-- EXERCISE OBJECTIVE --
Which lines of the entries contain the string "required"? Please find them and copy them.

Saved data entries
============

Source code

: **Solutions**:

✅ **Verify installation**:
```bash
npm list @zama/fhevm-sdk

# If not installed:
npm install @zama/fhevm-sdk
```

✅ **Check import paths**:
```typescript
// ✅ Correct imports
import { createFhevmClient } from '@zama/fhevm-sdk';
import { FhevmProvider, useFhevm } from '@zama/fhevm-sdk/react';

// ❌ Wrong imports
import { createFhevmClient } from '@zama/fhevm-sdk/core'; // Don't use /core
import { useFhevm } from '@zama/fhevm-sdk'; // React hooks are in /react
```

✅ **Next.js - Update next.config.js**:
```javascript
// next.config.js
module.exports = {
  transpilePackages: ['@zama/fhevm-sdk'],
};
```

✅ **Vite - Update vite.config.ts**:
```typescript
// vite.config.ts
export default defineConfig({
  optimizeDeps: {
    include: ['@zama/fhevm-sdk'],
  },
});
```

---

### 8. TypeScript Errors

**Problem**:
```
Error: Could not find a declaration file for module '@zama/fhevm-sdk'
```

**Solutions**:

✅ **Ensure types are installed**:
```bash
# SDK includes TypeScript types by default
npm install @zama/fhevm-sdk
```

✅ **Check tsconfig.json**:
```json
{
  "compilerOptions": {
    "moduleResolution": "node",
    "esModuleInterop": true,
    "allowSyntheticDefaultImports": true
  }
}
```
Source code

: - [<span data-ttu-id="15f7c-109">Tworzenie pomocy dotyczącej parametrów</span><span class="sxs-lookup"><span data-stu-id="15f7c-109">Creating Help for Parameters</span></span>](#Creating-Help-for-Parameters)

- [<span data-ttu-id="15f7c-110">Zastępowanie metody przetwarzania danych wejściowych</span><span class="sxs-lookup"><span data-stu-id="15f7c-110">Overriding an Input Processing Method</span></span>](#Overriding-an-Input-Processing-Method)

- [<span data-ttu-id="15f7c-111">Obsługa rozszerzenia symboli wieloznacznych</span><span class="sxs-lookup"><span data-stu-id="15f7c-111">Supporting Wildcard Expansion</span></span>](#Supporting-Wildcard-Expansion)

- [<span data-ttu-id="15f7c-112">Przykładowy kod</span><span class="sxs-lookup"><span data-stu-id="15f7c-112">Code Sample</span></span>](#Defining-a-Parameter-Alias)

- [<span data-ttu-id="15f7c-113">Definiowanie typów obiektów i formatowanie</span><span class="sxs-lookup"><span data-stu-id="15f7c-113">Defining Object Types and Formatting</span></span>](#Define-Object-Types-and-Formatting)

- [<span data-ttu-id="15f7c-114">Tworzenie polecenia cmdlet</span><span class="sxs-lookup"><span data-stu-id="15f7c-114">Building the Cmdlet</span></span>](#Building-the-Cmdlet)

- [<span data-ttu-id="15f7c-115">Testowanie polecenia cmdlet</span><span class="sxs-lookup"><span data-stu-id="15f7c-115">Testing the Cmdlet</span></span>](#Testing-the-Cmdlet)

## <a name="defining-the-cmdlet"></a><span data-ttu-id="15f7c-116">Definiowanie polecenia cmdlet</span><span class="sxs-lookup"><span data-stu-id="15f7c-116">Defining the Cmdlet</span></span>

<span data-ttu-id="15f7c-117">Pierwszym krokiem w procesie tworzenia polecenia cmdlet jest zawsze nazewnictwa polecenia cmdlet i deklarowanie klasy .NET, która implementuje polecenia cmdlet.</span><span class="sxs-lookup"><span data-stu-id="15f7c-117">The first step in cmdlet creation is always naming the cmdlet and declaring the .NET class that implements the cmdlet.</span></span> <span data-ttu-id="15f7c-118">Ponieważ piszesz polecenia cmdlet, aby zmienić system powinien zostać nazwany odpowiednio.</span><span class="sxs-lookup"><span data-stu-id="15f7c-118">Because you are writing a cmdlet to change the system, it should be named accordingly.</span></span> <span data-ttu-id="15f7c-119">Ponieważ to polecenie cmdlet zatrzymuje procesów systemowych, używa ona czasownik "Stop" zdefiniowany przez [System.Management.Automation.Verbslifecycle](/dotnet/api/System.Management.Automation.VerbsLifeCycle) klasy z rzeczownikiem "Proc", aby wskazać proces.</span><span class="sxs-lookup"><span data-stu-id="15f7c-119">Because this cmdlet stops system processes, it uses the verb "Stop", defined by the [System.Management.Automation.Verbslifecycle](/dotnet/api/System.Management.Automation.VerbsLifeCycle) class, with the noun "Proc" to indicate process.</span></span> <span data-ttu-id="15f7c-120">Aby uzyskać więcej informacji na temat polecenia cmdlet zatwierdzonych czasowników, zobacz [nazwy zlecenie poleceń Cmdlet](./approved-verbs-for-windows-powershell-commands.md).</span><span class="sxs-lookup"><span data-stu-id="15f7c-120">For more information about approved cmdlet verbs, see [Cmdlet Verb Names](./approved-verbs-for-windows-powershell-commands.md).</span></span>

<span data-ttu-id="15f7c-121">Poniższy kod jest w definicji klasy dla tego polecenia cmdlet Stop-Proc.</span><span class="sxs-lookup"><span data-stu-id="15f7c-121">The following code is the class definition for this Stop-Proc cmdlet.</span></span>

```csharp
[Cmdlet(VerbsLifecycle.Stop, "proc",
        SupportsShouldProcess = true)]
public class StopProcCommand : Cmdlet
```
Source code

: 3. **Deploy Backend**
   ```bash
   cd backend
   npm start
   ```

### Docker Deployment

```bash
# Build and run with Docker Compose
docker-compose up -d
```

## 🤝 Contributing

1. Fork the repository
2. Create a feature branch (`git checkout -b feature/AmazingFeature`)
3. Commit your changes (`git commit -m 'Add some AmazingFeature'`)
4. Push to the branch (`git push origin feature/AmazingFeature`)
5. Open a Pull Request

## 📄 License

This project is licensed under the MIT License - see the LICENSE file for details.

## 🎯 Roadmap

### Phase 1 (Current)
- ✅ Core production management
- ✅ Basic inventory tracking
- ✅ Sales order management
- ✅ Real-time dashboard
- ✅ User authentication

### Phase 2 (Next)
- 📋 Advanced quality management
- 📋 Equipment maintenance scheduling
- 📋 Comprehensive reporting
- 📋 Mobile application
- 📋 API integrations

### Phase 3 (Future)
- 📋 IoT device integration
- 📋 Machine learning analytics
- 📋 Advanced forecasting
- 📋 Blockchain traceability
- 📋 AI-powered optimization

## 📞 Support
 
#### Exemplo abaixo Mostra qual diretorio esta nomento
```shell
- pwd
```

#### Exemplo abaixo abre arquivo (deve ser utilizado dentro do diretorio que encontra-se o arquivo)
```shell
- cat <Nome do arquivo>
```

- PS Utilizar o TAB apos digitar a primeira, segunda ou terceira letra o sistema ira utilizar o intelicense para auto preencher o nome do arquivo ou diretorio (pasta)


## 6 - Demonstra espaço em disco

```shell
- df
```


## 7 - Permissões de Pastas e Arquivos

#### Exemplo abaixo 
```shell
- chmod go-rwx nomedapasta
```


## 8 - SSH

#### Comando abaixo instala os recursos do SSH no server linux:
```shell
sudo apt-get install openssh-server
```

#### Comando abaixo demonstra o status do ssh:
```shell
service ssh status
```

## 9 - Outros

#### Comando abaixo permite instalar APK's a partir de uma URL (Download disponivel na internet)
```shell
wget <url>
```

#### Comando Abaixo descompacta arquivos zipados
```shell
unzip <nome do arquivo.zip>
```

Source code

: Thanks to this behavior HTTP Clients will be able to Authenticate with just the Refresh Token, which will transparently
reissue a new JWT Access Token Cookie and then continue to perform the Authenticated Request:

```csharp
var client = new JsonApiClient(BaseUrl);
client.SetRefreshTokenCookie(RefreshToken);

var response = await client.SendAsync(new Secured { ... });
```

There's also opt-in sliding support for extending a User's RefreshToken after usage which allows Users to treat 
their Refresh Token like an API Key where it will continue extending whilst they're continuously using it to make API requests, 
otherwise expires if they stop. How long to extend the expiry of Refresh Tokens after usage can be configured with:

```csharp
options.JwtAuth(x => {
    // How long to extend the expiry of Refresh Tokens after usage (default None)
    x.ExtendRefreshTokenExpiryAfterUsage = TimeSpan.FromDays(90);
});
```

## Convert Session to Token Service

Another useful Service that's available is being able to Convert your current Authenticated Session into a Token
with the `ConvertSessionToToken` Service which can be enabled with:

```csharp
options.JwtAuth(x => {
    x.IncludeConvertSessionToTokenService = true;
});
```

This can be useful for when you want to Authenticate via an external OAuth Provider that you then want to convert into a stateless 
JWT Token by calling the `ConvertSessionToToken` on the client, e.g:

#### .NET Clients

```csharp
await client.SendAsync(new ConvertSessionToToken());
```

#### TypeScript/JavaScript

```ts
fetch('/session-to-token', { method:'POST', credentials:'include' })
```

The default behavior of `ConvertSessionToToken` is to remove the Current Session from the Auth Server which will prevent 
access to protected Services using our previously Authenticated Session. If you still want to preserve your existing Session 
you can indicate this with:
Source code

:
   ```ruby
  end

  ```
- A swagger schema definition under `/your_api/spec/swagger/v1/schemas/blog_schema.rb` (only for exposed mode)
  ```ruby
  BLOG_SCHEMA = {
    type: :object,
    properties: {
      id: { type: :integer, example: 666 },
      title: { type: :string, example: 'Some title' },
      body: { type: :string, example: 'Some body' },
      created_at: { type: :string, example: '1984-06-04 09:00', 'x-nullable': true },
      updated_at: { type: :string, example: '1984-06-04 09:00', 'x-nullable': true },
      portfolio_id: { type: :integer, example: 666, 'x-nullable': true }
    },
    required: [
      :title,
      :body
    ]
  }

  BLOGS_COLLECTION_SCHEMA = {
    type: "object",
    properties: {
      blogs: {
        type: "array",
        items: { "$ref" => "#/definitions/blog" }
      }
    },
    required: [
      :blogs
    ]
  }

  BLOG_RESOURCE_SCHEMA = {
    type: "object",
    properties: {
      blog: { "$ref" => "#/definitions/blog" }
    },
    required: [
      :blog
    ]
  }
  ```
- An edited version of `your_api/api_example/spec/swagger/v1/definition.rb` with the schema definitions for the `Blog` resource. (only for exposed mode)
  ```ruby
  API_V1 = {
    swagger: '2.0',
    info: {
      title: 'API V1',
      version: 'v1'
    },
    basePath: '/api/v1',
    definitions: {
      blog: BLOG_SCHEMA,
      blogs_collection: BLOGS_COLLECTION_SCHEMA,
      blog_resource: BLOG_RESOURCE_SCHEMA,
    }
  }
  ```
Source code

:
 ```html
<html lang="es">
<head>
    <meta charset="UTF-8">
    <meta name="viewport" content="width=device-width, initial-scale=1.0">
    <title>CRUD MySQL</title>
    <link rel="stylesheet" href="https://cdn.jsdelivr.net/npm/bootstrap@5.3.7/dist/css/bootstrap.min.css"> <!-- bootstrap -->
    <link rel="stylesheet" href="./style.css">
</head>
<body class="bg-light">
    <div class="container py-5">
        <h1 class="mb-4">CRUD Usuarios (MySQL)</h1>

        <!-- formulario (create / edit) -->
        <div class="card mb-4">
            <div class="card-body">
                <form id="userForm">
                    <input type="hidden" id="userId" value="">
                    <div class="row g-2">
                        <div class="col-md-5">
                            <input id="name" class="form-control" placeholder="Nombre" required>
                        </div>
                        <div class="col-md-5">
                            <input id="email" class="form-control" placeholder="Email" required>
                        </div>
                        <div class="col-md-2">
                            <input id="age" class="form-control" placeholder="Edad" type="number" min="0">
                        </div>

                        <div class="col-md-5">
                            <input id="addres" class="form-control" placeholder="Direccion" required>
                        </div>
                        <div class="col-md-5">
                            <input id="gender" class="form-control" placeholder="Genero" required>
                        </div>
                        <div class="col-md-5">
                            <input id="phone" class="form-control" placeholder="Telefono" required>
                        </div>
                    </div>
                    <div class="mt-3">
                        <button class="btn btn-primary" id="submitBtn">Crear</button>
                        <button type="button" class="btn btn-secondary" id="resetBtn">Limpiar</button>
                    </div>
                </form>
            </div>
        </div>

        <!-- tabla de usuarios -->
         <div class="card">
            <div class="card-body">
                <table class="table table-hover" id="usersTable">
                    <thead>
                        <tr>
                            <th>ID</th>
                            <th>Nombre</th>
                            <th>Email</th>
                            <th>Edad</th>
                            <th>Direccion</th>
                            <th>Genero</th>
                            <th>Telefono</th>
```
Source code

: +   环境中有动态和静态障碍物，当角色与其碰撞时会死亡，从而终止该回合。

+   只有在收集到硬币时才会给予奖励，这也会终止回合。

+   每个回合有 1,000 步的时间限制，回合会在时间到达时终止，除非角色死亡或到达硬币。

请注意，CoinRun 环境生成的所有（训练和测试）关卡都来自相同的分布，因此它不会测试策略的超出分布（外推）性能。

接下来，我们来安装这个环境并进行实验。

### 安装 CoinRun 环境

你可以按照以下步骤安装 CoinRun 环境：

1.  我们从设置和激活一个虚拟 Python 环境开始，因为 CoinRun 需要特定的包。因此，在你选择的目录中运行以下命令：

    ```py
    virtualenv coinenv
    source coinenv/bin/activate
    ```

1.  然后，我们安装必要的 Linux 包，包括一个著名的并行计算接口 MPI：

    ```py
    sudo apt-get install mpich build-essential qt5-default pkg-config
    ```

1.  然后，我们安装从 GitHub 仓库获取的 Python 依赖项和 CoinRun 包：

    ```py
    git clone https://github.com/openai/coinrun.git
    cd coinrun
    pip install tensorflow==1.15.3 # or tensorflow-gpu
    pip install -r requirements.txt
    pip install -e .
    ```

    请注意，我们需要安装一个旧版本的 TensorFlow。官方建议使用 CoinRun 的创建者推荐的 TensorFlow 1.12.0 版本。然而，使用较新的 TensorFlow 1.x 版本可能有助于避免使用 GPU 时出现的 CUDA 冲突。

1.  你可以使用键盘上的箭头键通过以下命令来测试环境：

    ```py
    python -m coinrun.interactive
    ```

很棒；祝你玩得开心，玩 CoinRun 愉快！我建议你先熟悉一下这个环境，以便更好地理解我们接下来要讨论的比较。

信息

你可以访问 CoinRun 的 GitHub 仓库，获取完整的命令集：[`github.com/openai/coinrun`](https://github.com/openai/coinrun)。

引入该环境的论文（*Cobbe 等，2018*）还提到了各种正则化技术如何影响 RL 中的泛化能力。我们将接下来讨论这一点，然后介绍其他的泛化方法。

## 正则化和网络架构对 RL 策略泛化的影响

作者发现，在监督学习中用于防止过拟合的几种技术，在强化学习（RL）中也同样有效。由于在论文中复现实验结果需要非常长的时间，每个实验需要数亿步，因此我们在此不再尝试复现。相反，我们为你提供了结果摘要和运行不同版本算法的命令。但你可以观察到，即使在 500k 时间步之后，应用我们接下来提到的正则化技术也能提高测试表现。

============

-- EXERCISE RESULT --
    required: [
    required: [
    required: [
                            <input id="name" class="form-control" placeholder="Nombre" required>
                            <input id="email" class="form-control" placeholder="Email" required>
                            <input id="addres" class="form-control" placeholder="Direccion" required>
                            <input id="gender" class="form-control" placeholder="Genero" required>
                            <input id="phone" class="form-control" placeholder="Telefono" required>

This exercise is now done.